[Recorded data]
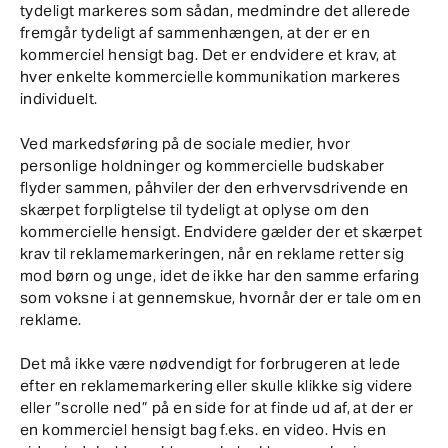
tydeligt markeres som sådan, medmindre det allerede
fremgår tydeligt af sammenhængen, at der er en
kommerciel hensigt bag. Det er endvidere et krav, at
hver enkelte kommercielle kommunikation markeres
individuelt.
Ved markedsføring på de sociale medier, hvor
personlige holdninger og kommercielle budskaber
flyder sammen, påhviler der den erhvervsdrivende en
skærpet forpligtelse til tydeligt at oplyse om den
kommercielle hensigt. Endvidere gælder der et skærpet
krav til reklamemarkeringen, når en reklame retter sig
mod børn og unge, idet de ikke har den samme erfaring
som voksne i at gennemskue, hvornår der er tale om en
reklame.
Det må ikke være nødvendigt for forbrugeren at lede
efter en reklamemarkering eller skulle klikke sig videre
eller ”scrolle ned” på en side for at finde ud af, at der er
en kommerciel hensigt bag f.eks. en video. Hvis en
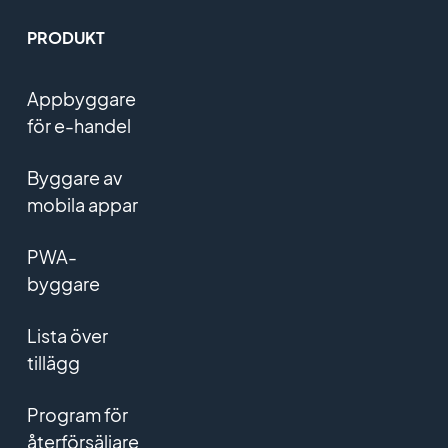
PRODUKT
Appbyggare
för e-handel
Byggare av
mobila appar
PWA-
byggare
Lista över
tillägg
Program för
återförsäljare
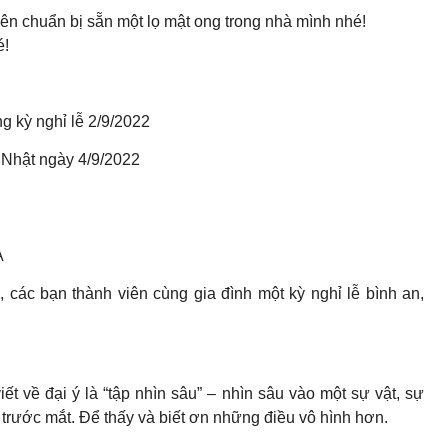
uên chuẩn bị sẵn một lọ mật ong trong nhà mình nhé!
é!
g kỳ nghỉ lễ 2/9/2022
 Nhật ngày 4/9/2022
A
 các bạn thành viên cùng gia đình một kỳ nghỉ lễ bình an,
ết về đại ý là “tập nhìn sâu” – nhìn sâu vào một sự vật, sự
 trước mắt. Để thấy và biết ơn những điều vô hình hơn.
...
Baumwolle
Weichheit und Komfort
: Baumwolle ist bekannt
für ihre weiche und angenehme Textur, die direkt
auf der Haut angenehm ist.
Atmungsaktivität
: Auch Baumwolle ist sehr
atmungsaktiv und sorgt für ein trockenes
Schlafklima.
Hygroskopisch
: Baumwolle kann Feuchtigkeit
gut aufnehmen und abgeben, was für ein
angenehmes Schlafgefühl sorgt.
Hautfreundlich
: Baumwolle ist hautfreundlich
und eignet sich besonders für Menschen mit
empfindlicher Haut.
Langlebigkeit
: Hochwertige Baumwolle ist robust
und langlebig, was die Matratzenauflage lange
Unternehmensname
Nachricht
---
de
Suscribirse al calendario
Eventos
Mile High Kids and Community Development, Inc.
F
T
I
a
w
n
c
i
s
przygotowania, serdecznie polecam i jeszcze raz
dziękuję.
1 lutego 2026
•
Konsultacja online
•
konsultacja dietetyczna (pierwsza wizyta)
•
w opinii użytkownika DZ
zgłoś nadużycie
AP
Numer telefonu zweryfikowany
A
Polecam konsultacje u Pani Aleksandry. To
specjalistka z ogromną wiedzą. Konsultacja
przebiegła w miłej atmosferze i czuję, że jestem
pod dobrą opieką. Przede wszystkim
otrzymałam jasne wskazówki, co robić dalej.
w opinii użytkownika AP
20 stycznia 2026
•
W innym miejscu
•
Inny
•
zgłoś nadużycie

- **Exercise instructions**: If a line of the records above holds the word "opinii", show it.

- **Response to this task**:
w opinii użytkownika DZ
w opinii użytkownika AP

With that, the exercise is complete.